@maxim so just to clarify, it’s okay to run the __main__ and the worker as async, but the actual activities should be defined as non-async and the activity_executor should be defined. And then these activities will run as normal blocking functions on that executor.
Correct?
@maxim I have seen this. In fact, I referred to this link in my first post. And it was a source of my confusion. The thing is, this documentation page lacks the full example, it has only excerpt with activity definitions, not the worker __main__ method.
And in my limited experience, it’s rather rare to mix async and sync methods in the same runtime, hence I wanted to double check if this is by design that the worker still should be started via async and work as such, but the activities will run in another executor pool in synchronous fashion.

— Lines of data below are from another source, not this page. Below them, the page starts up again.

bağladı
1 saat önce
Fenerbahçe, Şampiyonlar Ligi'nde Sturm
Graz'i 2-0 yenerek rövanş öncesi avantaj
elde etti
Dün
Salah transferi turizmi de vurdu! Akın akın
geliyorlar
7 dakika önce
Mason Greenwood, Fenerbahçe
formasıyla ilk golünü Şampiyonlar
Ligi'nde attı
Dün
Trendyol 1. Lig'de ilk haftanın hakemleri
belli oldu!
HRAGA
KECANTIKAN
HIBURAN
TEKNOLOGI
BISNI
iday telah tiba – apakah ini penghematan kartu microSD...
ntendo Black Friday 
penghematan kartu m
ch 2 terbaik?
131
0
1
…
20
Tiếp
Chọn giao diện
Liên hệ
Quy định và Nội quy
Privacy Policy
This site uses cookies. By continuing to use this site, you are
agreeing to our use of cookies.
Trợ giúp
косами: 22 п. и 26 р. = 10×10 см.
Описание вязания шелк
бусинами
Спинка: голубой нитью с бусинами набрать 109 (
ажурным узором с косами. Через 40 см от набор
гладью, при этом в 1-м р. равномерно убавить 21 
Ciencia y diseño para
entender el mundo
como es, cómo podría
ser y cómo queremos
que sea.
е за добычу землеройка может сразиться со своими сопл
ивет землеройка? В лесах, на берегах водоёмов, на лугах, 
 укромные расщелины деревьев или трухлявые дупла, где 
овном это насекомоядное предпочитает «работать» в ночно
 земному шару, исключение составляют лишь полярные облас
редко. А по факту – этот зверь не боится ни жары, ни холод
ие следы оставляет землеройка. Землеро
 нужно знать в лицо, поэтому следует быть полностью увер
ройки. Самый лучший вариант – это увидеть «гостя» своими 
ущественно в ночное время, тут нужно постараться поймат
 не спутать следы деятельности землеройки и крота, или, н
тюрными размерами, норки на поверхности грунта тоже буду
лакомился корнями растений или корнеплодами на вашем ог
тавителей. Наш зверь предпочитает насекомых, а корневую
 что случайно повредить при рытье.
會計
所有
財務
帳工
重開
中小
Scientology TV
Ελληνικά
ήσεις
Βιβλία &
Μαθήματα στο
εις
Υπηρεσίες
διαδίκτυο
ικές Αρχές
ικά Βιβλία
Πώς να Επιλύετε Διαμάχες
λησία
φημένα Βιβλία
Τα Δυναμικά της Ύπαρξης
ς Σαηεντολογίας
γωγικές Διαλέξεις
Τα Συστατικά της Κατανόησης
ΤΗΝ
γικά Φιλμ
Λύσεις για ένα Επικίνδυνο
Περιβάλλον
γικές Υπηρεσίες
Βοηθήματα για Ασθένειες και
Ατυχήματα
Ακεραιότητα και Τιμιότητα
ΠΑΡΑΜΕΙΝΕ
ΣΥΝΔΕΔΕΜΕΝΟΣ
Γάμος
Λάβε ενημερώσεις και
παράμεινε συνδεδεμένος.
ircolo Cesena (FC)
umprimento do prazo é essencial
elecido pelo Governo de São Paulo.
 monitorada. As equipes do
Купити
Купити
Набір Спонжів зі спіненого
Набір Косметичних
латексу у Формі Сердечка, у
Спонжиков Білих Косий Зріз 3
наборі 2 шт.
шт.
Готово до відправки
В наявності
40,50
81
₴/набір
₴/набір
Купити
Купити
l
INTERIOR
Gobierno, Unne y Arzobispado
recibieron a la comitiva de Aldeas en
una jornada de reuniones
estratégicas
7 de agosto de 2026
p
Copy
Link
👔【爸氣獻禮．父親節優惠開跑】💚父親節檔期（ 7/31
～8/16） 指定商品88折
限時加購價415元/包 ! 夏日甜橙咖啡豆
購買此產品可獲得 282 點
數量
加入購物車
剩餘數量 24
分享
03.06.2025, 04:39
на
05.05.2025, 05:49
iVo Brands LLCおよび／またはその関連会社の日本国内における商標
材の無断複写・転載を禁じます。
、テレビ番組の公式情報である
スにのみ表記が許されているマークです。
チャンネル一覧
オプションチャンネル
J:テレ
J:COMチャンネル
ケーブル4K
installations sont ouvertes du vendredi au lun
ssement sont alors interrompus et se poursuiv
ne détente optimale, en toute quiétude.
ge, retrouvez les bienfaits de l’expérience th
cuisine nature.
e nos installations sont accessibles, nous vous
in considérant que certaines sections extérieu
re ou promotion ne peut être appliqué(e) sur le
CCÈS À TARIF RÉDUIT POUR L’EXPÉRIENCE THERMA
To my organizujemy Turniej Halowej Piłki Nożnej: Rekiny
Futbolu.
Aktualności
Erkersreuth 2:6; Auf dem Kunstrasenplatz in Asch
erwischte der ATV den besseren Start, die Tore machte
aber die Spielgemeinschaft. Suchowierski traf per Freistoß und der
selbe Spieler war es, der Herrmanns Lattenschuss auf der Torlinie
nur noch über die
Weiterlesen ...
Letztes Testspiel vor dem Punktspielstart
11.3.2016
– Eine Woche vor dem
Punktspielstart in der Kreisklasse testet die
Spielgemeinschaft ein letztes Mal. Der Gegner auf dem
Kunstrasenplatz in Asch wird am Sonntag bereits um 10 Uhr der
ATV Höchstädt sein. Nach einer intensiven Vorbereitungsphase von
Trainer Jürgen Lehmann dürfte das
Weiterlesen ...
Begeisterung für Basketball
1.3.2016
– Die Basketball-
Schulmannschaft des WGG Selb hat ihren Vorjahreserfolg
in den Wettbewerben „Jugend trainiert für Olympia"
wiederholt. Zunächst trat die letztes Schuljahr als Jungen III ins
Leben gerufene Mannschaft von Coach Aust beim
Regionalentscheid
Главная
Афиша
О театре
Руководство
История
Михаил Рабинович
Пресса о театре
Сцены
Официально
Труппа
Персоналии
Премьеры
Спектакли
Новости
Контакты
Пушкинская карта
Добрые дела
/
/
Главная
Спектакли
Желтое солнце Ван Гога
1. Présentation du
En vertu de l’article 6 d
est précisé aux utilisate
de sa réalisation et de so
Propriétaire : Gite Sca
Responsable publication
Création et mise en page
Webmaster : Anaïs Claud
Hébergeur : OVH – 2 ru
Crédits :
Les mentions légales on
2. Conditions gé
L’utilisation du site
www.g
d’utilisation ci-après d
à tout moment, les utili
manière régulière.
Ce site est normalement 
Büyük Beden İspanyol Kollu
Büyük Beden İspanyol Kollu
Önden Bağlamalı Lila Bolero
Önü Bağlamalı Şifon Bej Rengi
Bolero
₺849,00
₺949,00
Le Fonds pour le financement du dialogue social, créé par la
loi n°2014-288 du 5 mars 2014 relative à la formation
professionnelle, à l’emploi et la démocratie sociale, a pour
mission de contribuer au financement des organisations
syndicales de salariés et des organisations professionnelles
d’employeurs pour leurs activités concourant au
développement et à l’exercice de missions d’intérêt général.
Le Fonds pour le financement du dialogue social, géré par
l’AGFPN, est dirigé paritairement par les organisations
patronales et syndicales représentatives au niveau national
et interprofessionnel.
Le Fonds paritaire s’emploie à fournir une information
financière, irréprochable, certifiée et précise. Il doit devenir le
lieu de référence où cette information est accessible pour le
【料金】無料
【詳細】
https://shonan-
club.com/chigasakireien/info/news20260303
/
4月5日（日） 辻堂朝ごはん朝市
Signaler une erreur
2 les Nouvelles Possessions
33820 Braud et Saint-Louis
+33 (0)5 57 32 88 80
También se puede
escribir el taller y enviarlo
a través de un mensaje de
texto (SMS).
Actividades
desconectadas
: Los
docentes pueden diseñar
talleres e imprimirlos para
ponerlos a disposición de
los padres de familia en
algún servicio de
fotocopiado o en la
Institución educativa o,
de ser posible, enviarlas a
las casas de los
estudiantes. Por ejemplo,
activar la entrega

Basically, your worker will still start in async mode and the workflows will still be running in async manner. However, you can run the sync activities by providing a threadpool when you create the worker. Ex Temporal with synchronous python services
async with Worker(
client,
task_queue=<queue name>,
workflows=<list of workflows>,
activities=<list of activities>,
activity_executor=ThreadPoolExecutor(5),
):
Then you can write all your activities without async keyword (aka running them in synchronously).
@nakarin29 that was my initial assumption in my first message
I assume I’d need to add activity_executor (Thread Pool or Process Pool) to the worker config.
I hope this is the proper way, and this is my understanding so far (temporal client runs in async, but sync activities run on a separate pool (thread/process)).
Would be nice to have a complete example, as this is not a frequent and obvious combo (async+sync together).